The most prevalent cause of maternal death was from postpartum hemorrhaging, according to the World Health Organization (WHO), but a lack of emergency drugs and donor blood also contributed to mortality rates, as did complications from unsafe abortions and infection.

This information comes from a study conducted at the Yaoundé University Teaching Hospital from 2006 to 2010 that documented the deaths of 287 individuals. It concluded that a major risk factor was a lack of effective prenatal care and recommended the implementation of Maternal Death Review (MDR) practices.

MDRs provide medical staff and community members an opportunity to learn from the death of a patient, but the WHO notes that following up on the recommendations can be challenging.

Financial barriers to obstetrics and minimal access to healthcare for rural citizens often play a role in causing what are, largely, preventable deaths. What’s more is that lack of funding and necessary resources make recommendations from staff following MDRs difficult to implement.

Let’s say an MDR points to the issue of needing more trained staff.

Cameroon has a doctor shortage with only 1 per 10,000 citizens, but also a nurse shortage with only 8 per 10,000 citizens.

There have been efforts put in place to increase the number of trained practitioners. The FIGO Logic Initiative was launched in 2008 with the goal of providing medical training and guidance on medical tools. But the project ended in 2013 and no others have been developed since to provide further training.

So, while the MDR indentified a solution, its application is not currently feasible.

Lack of health workers and training greatly impacts Cameroon’s ability to care for patients. This not only leads to minimal care, but it also encourages people to pay for private services.

In a study in West Cameroon published earlier this year, researchers found that financially-privileged patients often pay healthcare providers for quicker, prompt service.

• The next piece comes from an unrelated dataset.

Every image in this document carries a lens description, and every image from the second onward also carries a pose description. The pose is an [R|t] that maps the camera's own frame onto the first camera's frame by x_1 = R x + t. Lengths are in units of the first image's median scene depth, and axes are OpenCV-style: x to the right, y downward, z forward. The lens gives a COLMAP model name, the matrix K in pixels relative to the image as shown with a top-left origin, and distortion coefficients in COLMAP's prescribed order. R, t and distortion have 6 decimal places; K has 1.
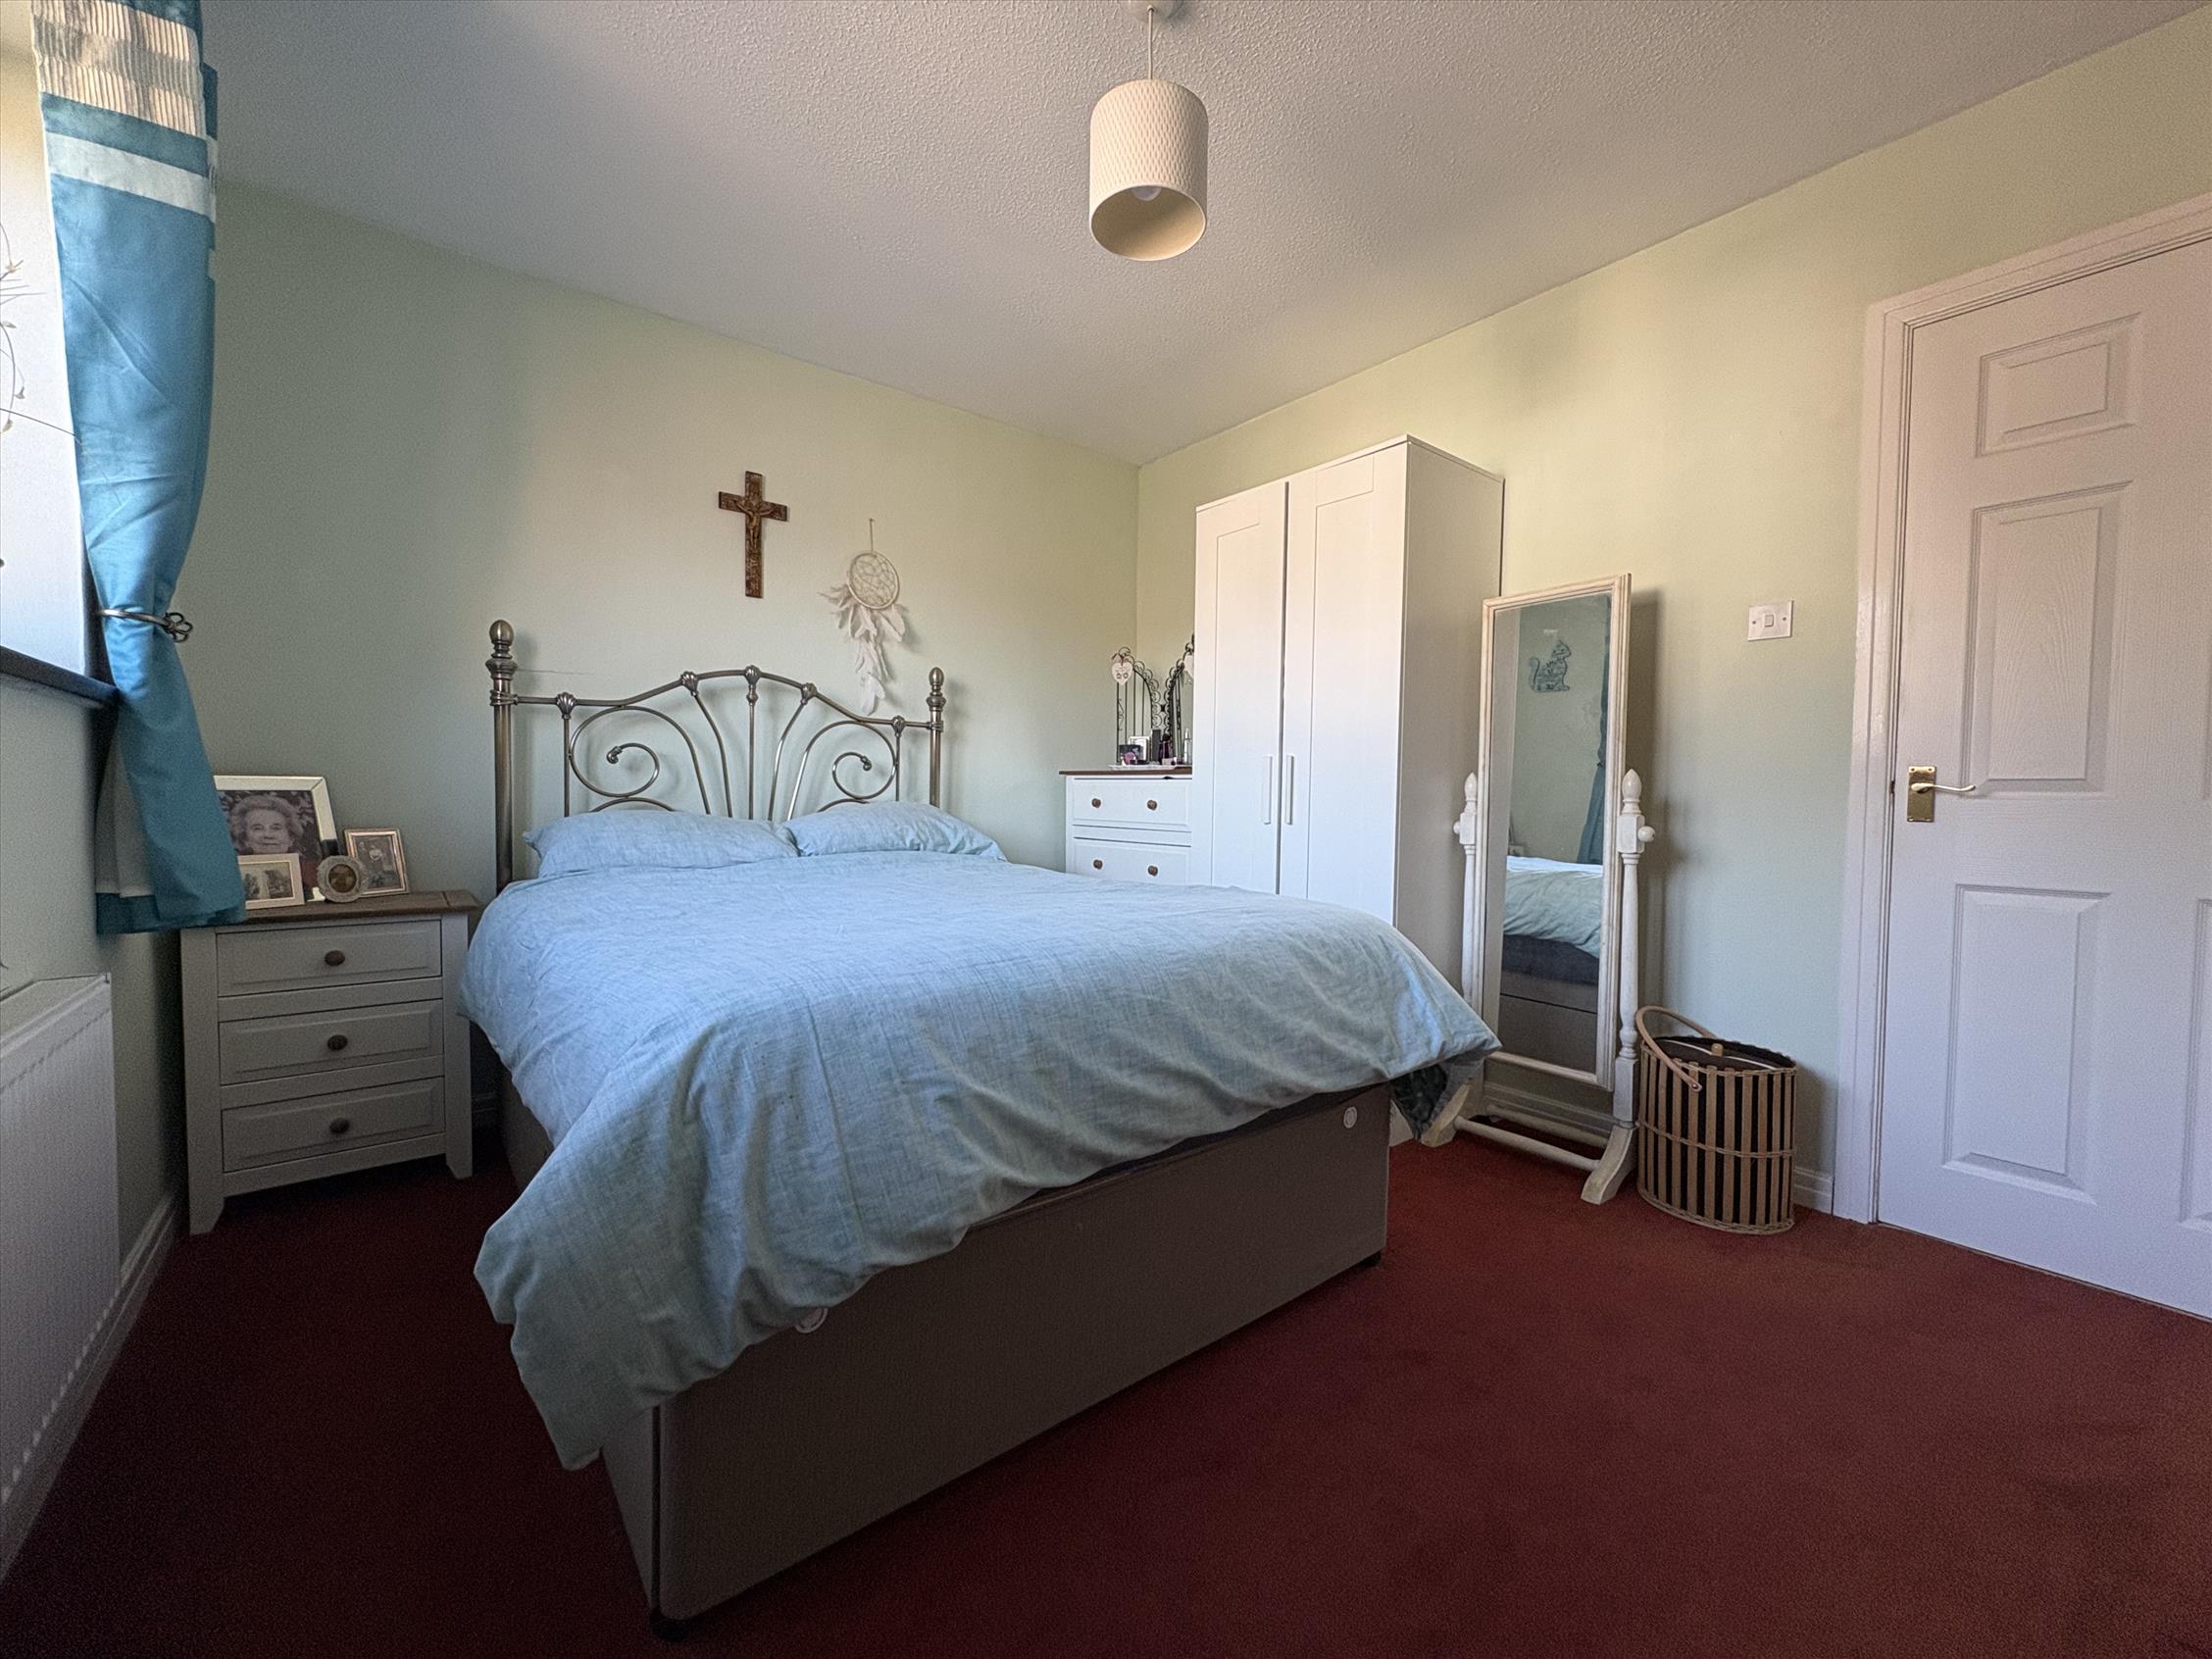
lens RADIAL K [[882.6, 0, 1105.5], [0, 882.6, 822.3], [0, 0, 1]] dist [0.000219, 0.000078]
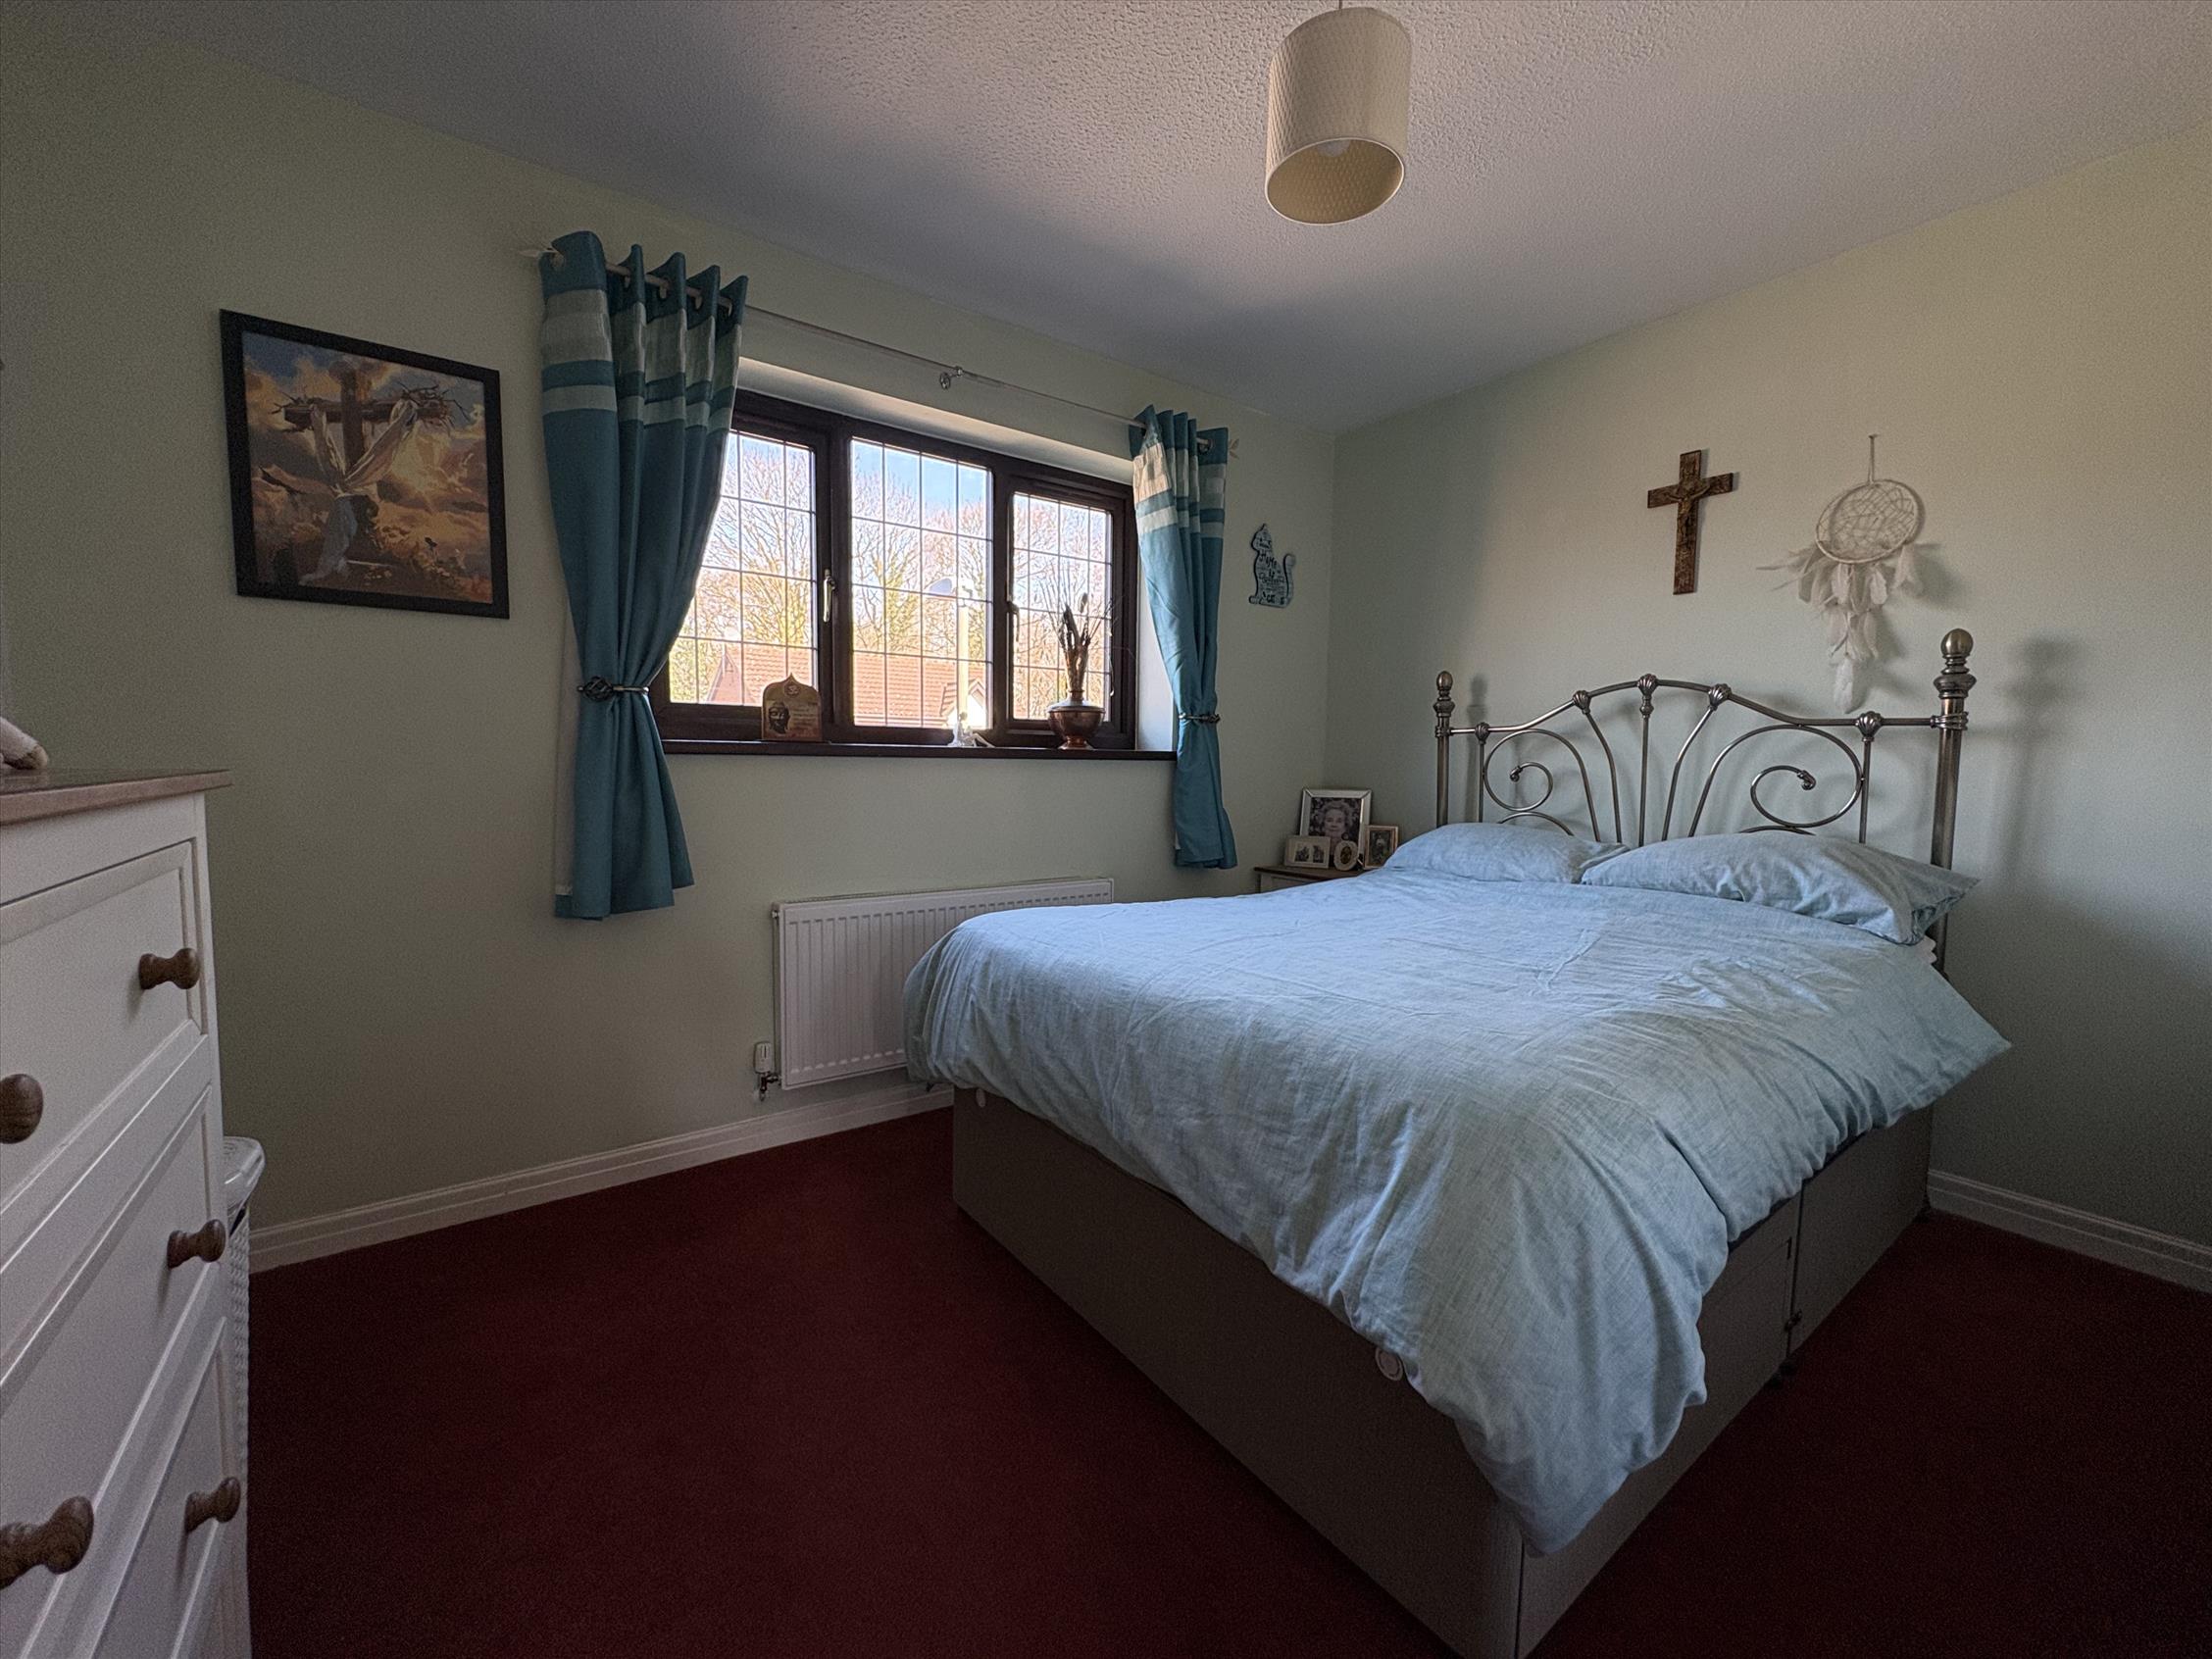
lens RADIAL K [[882.6, 0, 1105.8], [0, 882.6, 824.4], [0, 0, 1]] dist [0.000219, 0.000078]
pose [[-0.039850, 0.062959, -0.997220, 0.531327], [-0.042759, 0.996991, 0.064653, -0.055533], [0.998290, 0.045216, -0.037038, 0.464210]]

“Medical doctors are not well paid in our country. We work every day and night to help pregnant women, but the income we receive is not proportionate. So we’re obliged to consult in private. It’s the only way to supplement our income,” a gynecologist explained in the study.

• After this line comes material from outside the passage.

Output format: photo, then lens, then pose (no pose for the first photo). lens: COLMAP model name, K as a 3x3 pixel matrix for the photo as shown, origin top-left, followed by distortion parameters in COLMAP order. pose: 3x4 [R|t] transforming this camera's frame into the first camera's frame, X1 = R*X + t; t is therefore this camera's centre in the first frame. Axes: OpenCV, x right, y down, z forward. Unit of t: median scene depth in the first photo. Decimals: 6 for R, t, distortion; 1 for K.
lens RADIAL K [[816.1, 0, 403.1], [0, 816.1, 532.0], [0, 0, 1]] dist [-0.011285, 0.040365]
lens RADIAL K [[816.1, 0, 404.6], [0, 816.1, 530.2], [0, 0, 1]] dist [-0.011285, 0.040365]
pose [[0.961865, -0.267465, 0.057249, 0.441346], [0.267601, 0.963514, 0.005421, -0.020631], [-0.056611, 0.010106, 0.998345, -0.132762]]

Unfortunately, private practices sacrifice the quality of public health care.

One mother who recently gave birth told researchers she was told by the doctor to come for private visits.

“For me, it was an opportunity I had to seize in order to be well attended. So, until the ninth month, I made my visits without pressure at this doctor’s clinic. I paid more, but it was much better than putting up with the indifference of some nurses at the public hospital,” she said.

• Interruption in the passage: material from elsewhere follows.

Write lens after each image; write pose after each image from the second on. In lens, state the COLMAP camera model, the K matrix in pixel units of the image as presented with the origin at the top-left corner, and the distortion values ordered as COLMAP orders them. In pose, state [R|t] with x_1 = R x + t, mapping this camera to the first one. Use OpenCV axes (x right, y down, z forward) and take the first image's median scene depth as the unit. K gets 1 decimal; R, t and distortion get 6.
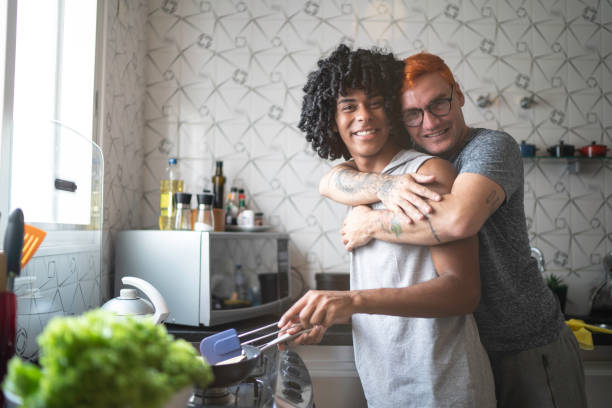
lens RADIAL K [[589.1, 0, 302.8], [0, 589.1, 206.7], [0, 0, 1]] dist [-0.096188, 0.134126]
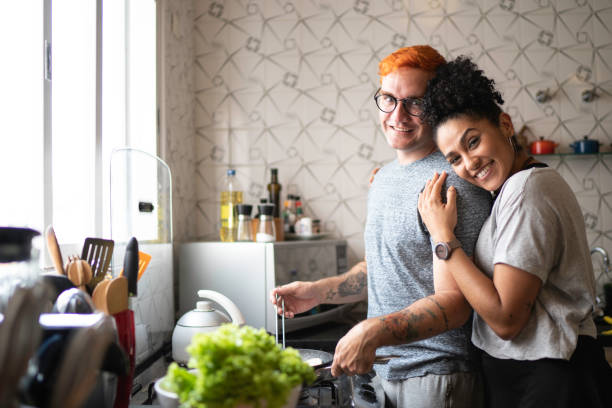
lens RADIAL K [[675.8, 0, 307.3], [0, 675.8, 207.6], [0, 0, 1]] dist [-0.104602, 0.156374]
pose [[0.998269, -0.028838, -0.051264, -0.027960], [0.029753, 0.999410, 0.017178, -0.027633], [0.050739, -0.018674, 0.998537, -0.126523]]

With primary health care suffering, people paying for service out of pocket and an overall lack of trained medical staff in the country, Cameroon was struggling with maternity mortality rates and the health and well-being of its mothers and children.

And that is where the Global Financing Facility (GFF) came in.

The GFF provides financing and works with governments and institutions to help prioritize efforts that will help recipient countries reach their set health-related goals. The GFF helps prevent bottlenecks in health care systems, collects data, and finds cost-efficient and sustainable interventions. Ministries of finance and health in the individual countries work with the GFF to decide how to best allocate existing and additional resources to wherever they are most needed.

Cameroon is now looking to the GFF to find ways to invest in health care that will best suit the country’s needs.

In 2016, Louis Montaze, Cameroon’s minister of economy, planning, and regional development, said the country hopes to decrease the chronic malnutrition rate from 32% to 25% by 2019.

“[Working with GFF] has already allowed us to mobilize the government and its partners around [the] areas of health and nutrition of mothers and children, and the creation of a multi-sectoral coordination unit for these activities,” Montaze said at the Human Capital Summit.

The GFF will lead to the reallocation of health spending in a more sustainable way and, hopefully, propel Cameroon forward to meet their 2019 goal — and continue to find new ways to encourage the good health of its next generation.